Juliette est une jeune fille bien élevée dont la famille ne transige pas avec les principes et la bonne éducation. Les vacances de cet été 69 seront les dernières de son enfance, de son innocence car la révolution des mœurs et les revendications sociales de mai 68 se sont chargées de bouleverser les normes et les diktats de la bien-pensance et Juliette entraînée par Camille, plus délurée qu’elle flirte avec les interdits, les transgressions, défie sa famille et la provoque. Une fureur de vivre s’empare de la jeune fille sage et docile et elle tente de briser les carcans qui l’emprisonnent, malgré les tentatives désespérées de ses parents pour l’empêcher de se perdre avec le ténébreux Patrice qui finira par sombrer dans la drogue et l’autodestruction. Juliette rêve de ruer dans les brancards, elle affiche la photo du Che dans sa chambre, change de look pour jouer les rebelles, porte une veste de G.I, bariolée de slogans Peace and Love, un jean rapiécé, un tee-shirt tigré, une casquette Mao à étoile rouge. Fini les chemisiers à col de dentelle, les robes à smokes, le kilt écossais ! La jeune fille rêve de révolution, d’insurrection, dévore les poètes maudits: Rimbaud, Verlaine et Baudelaire, se passionne pour la lutte prolétarienne, la cause des damnés de la terre, la lutte finale. Elle se veut libérée des préjugés de sa classe sociale et du consumérisme. Elle s’insurge contre le fric, la morale et l’ordre établi. Pour plaire à Patrice, elle milite pour la Gauche prolétarienne. Ses parents sont affolés par son goût pour les sorties, pour les garçons, par ses provocations et son changement radical de personnalité et sa mère lui promet un avenir de fille perdue si elle poursuit dans cette voie sulfureuse. Le personnage de Juliette est très touchant car elle est adorable dans sa candeur et sa bonne foi. Elle croit être une rebelle, une révolutionnaire alors qu’elle s’illusionne et ne transgresse qu’à peine les règles par quelques baisers volés et quelques fantasmes. De cette époque, elle ne conservera que le souvenir d’un garçon avec une mèche brune, une passion dévorante et inextinguible pour l’écriture et un flacon de parfum aux effluves de Jolie madame de chez Balmain.

▶ **ENSEMBLE DES ITEMS**:
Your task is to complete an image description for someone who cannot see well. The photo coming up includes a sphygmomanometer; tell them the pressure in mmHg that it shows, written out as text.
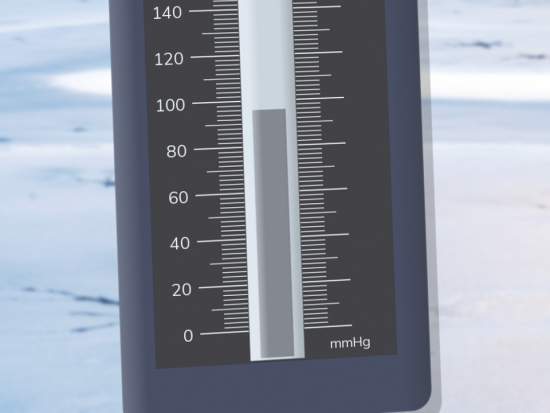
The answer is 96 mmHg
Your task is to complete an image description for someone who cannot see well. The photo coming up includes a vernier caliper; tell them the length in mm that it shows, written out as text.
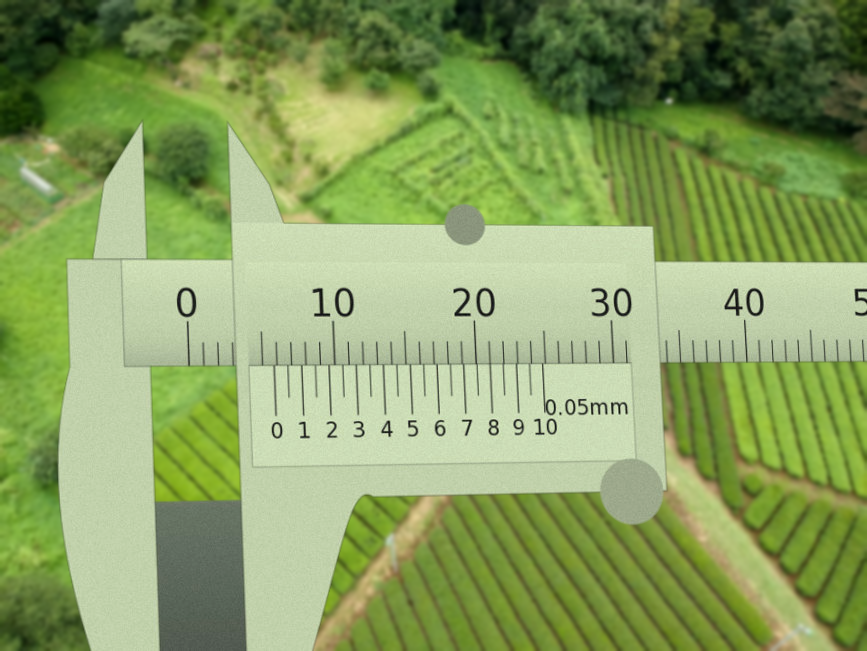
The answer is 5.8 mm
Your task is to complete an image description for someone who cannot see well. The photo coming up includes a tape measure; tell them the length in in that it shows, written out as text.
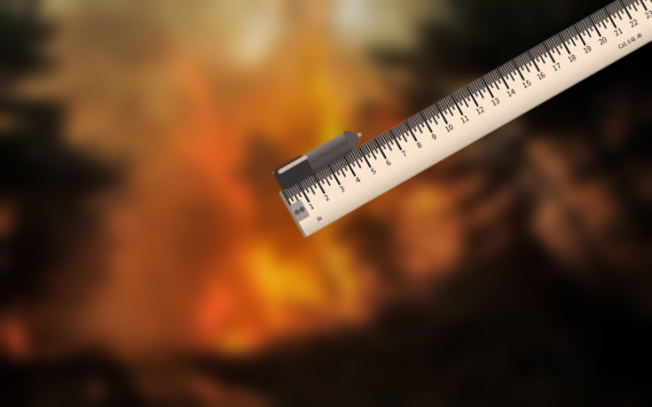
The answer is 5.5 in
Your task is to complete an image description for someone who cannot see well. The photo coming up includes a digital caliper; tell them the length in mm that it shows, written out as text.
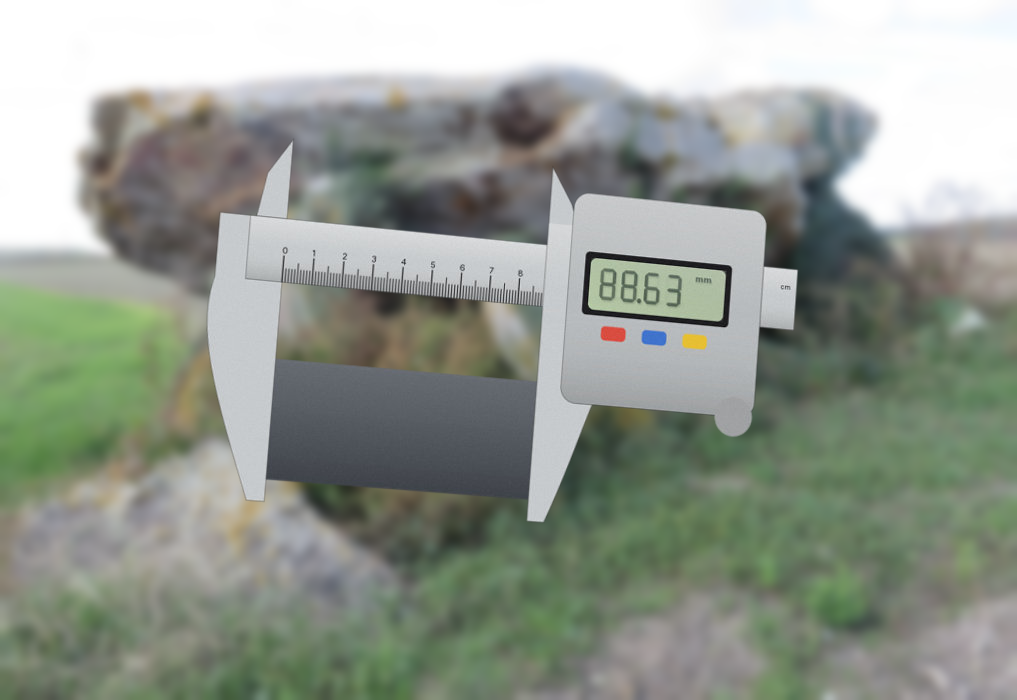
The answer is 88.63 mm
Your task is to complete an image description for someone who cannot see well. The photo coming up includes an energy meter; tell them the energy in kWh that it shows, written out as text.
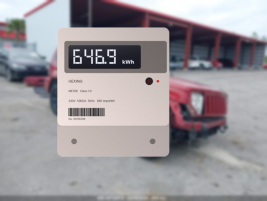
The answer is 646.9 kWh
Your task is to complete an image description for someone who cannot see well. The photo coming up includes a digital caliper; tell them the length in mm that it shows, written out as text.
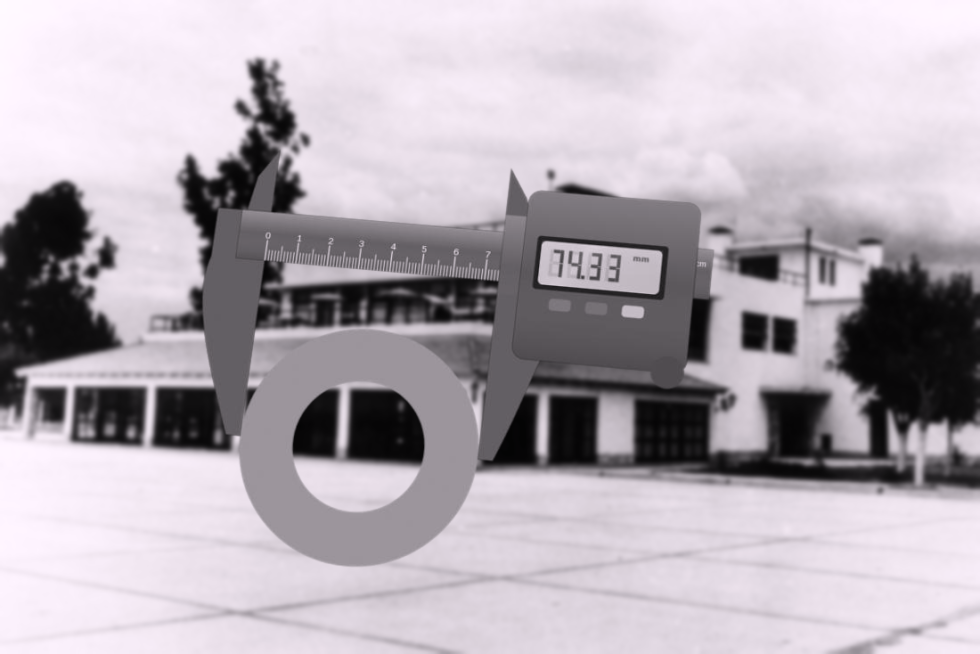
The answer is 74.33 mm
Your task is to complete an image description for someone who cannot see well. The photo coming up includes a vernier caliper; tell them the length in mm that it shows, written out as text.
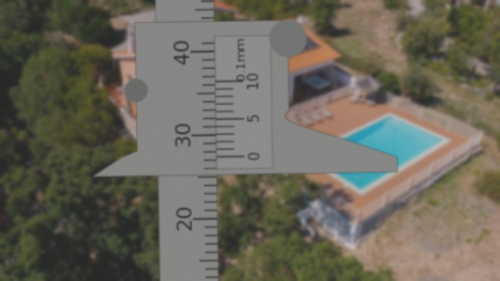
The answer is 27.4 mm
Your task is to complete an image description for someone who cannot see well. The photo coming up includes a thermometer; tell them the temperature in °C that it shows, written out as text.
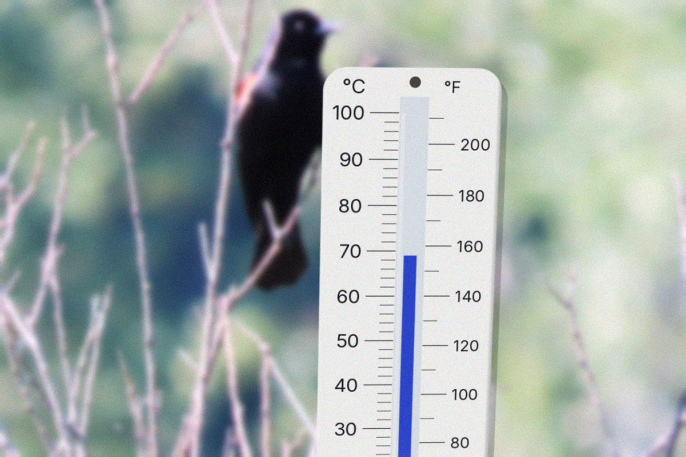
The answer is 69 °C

▶ **TRAVAIL À RÉALISER**:
Pour chacune des affirmations suivantes, précisez par oui ou par non si elle concorde avec l'extrait consacré à Juliette, et justifiez votre réponse en citant textuellement le passage déterminant.
1. L'été 69 marque la fin de l'enfance de Juliette.
2. C'est pour plaire à Camille que Juliette milite pour la Gauche prolétarienne.
3. Juliette lit avec passion Rimbaud, Verlaine et Baudelaire.
Veuillez vous fonder exclusivement sur l'extrait pour répondre.

▶ **SOLUTION RÉDIGÉE**:
1. Oui : « Les vacances de cet été 69 seront les dernières de son enfance ».
2. Non : « Pour plaire à Patrice, elle milite pour la Gauche prolétarienne. »
3. Oui : « dévore les poètes maudits: Rimbaud, Verlaine et Baudelaire ».